Return all of the entries below, word for word. Omit each picture.
*** Opening of Given records ***
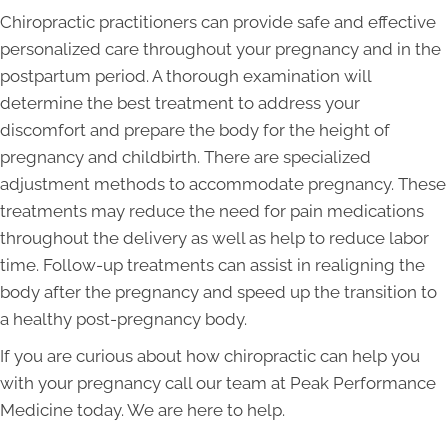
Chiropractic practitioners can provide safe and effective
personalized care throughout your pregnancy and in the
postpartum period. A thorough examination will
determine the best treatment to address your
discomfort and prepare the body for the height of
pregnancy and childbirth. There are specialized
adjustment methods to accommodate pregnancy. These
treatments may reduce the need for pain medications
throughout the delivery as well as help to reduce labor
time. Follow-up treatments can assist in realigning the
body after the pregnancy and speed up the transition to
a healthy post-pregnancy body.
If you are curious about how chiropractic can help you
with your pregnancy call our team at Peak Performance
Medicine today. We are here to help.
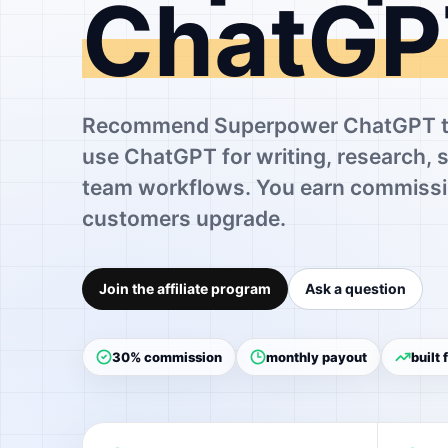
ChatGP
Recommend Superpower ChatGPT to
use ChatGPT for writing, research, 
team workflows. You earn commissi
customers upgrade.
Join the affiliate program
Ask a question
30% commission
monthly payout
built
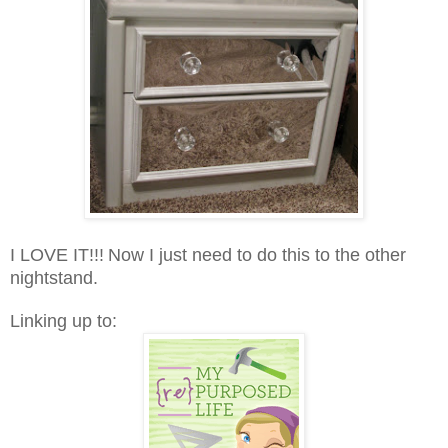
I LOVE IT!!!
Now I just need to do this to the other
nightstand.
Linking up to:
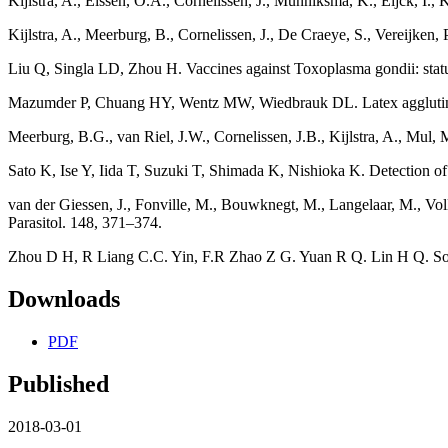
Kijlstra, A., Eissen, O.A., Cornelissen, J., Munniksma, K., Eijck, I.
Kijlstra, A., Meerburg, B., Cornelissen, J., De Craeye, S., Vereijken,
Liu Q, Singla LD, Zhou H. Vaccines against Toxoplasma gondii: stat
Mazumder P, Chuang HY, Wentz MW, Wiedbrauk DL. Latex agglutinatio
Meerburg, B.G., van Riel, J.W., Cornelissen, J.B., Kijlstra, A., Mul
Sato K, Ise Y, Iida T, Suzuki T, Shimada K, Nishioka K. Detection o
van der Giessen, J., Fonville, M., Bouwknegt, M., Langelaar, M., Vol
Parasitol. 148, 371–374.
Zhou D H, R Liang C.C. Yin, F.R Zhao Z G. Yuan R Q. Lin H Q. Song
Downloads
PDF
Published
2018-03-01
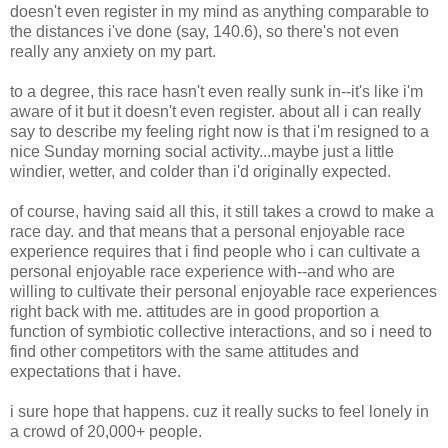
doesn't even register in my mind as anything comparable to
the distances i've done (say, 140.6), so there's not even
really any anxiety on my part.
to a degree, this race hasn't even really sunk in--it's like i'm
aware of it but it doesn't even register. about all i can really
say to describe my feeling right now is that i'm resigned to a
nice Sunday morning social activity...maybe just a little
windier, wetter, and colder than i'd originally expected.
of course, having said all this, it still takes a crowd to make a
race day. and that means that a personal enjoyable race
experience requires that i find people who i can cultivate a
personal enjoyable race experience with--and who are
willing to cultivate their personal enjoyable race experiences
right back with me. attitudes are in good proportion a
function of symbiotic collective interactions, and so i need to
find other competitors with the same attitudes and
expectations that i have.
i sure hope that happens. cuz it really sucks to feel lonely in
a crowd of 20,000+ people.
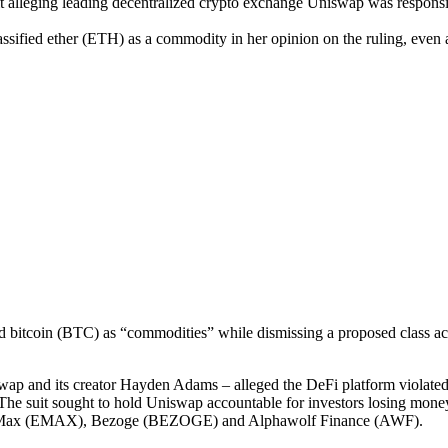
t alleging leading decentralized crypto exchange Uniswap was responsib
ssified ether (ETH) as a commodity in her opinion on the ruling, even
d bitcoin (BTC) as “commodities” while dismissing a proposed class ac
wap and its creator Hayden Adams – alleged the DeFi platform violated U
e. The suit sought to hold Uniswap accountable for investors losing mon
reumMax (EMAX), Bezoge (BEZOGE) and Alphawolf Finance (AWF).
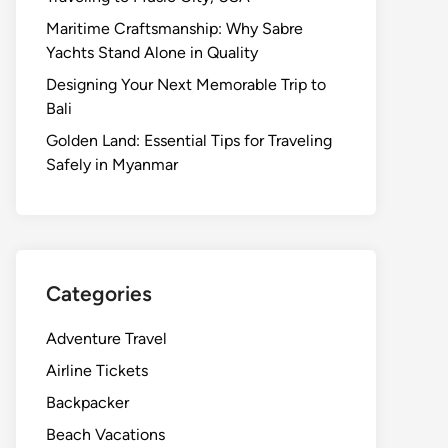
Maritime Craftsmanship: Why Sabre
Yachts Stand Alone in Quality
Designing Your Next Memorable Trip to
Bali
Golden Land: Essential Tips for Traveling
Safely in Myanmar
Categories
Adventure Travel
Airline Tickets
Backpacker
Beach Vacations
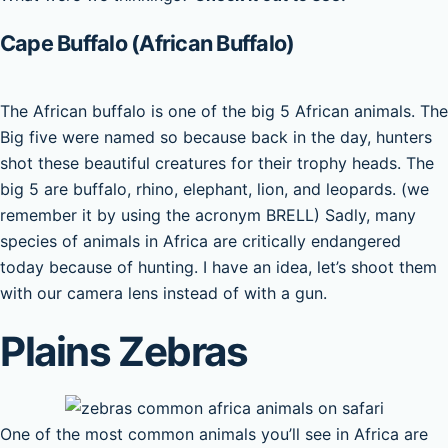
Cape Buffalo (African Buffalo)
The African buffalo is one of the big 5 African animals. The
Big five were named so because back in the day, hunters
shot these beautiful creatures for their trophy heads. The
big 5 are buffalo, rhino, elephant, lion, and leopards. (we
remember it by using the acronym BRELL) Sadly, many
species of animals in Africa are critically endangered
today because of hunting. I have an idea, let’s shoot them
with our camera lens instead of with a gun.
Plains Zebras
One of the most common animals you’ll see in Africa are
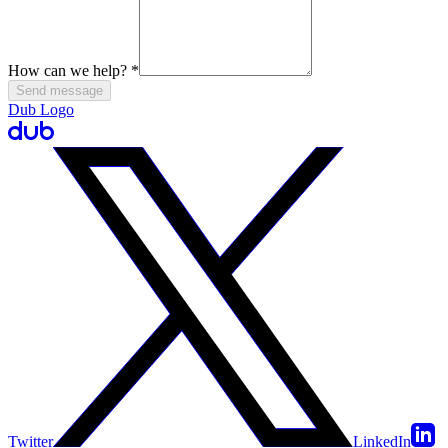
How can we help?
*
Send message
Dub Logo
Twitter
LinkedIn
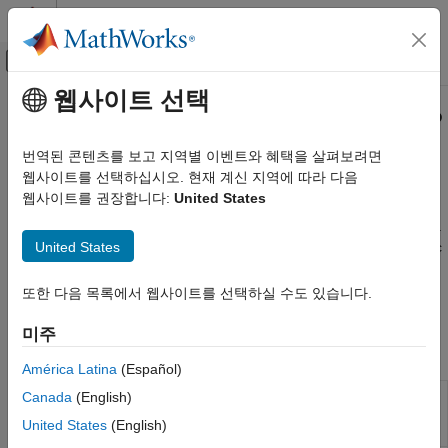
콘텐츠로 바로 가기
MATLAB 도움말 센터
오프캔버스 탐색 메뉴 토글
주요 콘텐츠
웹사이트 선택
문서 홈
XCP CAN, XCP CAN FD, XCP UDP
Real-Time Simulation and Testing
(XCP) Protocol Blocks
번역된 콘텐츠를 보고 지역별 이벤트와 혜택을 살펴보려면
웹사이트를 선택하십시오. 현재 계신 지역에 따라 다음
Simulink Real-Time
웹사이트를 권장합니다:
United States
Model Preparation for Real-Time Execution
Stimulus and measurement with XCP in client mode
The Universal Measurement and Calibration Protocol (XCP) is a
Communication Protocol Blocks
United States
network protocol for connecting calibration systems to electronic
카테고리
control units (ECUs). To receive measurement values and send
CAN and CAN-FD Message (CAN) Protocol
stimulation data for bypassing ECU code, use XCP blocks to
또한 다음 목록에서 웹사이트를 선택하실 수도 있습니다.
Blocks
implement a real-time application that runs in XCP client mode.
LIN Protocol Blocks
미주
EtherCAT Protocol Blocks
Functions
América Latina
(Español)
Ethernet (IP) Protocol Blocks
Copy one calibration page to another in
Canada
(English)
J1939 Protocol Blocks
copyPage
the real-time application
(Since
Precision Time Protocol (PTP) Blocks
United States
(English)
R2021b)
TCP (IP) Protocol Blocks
*** Close of Given records ***
Problem solution =
Chiropractic practitioners can provide safe and effective
personalized care throughout your pregnancy and in the
postpartum period. A thorough examination will
determine the best treatment to address your
discomfort and prepare the body for the height of
pregnancy and childbirth. There are specialized
adjustment methods to accommodate pregnancy. These
treatments may reduce the need for pain medications
throughout the delivery as well as help to reduce labor
time. Follow-up treatments can assist in realigning the
body after the pregnancy and speed up the transition to
a healthy post-pregnancy body.
If you are curious about how chiropractic can help you
with your pregnancy call our team at Peak Performance
Medicine today. We are here to help.
ChatGP
Recommend Superpower ChatGPT to
use ChatGPT for writing, research, 
team workflows. You earn commissi
customers upgrade.
Join the affiliate program
Ask a question
30% commission
monthly payout
built
I LOVE IT!!!
Now I just need to do this to the other
nightstand.
Linking up to:
Kijlstra, A., Eissen, O.A., Cornelissen, J., Munniksma, K., Eijck, I.
Kijlstra, A., Meerburg, B., Cornelissen, J., De Craeye, S., Vereijken,
Liu Q, Singla LD, Zhou H. Vaccines against Toxoplasma gondii: stat
Mazumder P, Chuang HY, Wentz MW, Wiedbrauk DL. Latex agglutinatio
Meerburg, B.G., van Riel, J.W., Cornelissen, J.B., Kijlstra, A., Mul
Sato K, Ise Y, Iida T, Suzuki T, Shimada K, Nishioka K. Detection o
van der Giessen, J., Fonville, M., Bouwknegt, M., Langelaar, M., Vol
Parasitol. 148, 371–374.
Zhou D H, R Liang C.C. Yin, F.R Zhao Z G. Yuan R Q. Lin H Q. Song
Downloads
PDF
Published
2018-03-01
doesn't even register in my mind as anything comparable to
the distances i've done (say, 140.6), so there's not even
really any anxiety on my part.
to a degree, this race hasn't even really sunk in--it's like i'm
aware of it but it doesn't even register. about all i can really
say to describe my feeling right now is that i'm resigned to a
nice Sunday morning social activity...maybe just a little
windier, wetter, and colder than i'd originally expected.
of course, having said all this, it still takes a crowd to make a
race day. and that means that a personal enjoyable race
experience requires that i find people who i can cultivate a
personal enjoyable race experience with--and who are
willing to cultivate their personal enjoyable race experiences
right back with me. attitudes are in good proportion a
function of symbiotic collective interactions, and so i need to
find other competitors with the same attitudes and
expectations that i have.
i sure hope that happens. cuz it really sucks to feel lonely in
a crowd of 20,000+ people.
t alleging leading decentralized crypto exchange Uniswap was responsib
ssified ether (ETH) as a commodity in her opinion on the ruling, even
d bitcoin (BTC) as “commodities” while dismissing a proposed class ac
wap and its creator Hayden Adams – alleged the DeFi platform violated U
e. The suit sought to hold Uniswap accountable for investors losing mon
reumMax (EMAX), Bezoge (BEZOGE) and Alphawolf Finance (AWF).
Maritime Craftsmanship: Why Sabre
Yachts Stand Alone in Quality
Designing Your Next Memorable Trip to
Bali
Golden Land: Essential Tips for Traveling
Safely in Myanmar
Categories
Adventure Travel
Airline Tickets
Backpacker
Beach Vacations
Cape Buffalo (African Buffalo)
The African buffalo is one of the big 5 African animals. The
Big five were named so because back in the day, hunters
shot these beautiful creatures for their trophy heads. The
big 5 are buffalo, rhino, elephant, lion, and leopards. (we
remember it by using the acronym BRELL) Sadly, many
species of animals in Africa are critically endangered
today because of hunting. I have an idea, let’s shoot them
with our camera lens instead of with a gun.
Plains Zebras
One of the most common animals you’ll see in Africa are
How can we help?
*
Send message
Dub Logo
Twitter
LinkedIn
콘텐츠로 바로 가기
MATLAB 도움말 센터
오프캔버스 탐색 메뉴 토글
주요 콘텐츠
웹사이트 선택
문서 홈
XCP CAN, XCP CAN FD, XCP UDP
Real-Time Simulation and Testing
(XCP) Protocol Blocks
번역된 콘텐츠를 보고 지역별 이벤트와 혜택을 살펴보려면
웹사이트를 선택하십시오. 현재 계신 지역에 따라 다음
Simulink Real-Time
웹사이트를 권장합니다:
United States
Model Preparation for Real-Time Execution
Stimulus and measurement with XCP in client mode
The Universal Measurement and Calibration Protocol (XCP) is a
Communication Protocol Blocks
United States
network protocol for connecting calibration systems to electronic
카테고리
control units (ECUs). To receive measurement values and send
CAN and CAN-FD Message (CAN) Protocol
stimulation data for bypassing ECU code, use XCP blocks to
또한 다음 목록에서 웹사이트를 선택하실 수도 있습니다.
Blocks
implement a real-time application that runs in XCP client mode.
LIN Protocol Blocks
미주
EtherCAT Protocol Blocks
Functions
América Latina
(Español)
Ethernet (IP) Protocol Blocks
Copy one calibration page to another in
Canada
(English)
J1939 Protocol Blocks
copyPage
the real-time application
(Since
Precision Time Protocol (PTP) Blocks
United States
(English)
R2021b)
TCP (IP) Protocol Blocks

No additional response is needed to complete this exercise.